Top of Task material
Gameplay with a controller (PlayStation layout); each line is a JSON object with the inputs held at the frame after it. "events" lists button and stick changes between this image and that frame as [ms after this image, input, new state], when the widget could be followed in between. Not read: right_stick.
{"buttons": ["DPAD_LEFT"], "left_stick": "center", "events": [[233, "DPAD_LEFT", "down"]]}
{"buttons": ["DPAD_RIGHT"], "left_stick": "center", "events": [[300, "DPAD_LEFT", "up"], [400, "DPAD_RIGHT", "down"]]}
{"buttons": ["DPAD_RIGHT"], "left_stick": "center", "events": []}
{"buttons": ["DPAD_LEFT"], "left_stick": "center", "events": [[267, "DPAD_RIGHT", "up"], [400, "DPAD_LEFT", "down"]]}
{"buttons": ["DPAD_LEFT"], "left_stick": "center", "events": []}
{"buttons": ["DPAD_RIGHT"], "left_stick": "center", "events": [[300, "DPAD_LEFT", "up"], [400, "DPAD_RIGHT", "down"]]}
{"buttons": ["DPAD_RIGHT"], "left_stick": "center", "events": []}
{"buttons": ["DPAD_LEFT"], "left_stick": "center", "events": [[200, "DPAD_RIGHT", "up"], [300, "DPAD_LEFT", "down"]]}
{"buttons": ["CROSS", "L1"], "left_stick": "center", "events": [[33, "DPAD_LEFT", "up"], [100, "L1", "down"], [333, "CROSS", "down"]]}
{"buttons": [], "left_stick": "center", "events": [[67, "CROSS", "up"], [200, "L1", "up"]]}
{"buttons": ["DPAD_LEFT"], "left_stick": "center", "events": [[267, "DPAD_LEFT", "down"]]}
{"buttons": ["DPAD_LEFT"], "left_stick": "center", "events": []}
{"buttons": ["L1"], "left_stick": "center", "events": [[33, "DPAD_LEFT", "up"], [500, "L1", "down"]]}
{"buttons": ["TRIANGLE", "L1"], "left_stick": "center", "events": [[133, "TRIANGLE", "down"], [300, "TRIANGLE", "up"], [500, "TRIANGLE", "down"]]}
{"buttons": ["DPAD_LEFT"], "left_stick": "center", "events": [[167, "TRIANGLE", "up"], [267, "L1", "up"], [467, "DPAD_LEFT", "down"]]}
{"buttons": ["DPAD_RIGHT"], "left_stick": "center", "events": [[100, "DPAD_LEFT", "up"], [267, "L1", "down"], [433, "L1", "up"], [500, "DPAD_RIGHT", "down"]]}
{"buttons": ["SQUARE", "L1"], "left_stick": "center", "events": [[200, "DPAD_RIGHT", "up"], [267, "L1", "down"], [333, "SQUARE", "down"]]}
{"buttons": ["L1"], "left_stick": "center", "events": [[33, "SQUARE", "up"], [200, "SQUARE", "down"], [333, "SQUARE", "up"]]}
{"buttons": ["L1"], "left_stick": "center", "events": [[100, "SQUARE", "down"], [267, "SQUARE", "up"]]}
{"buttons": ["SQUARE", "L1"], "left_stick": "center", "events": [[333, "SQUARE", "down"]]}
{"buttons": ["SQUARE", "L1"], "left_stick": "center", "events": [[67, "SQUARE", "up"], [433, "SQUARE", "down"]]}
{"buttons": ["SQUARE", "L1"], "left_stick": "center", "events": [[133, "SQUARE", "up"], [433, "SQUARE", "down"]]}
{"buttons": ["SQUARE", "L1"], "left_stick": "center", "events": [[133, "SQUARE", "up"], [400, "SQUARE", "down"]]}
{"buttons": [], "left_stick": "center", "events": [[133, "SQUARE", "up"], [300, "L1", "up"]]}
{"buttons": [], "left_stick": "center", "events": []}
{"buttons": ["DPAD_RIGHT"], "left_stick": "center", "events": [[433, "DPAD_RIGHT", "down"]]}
Bottom of Task material
#### What this task involves
Look at the records above. Copy every line where the string "CROSS" occurs.

#### Solved exercise
{"buttons": ["CROSS", "L1"], "left_stick": "center", "events": [[33, "DPAD_LEFT", "up"], [100, "L1", "down"], [333, "CROSS", "down"]]}
{"buttons": [], "left_stick": "center", "events": [[67, "CROSS", "up"], [200, "L1", "up"]]}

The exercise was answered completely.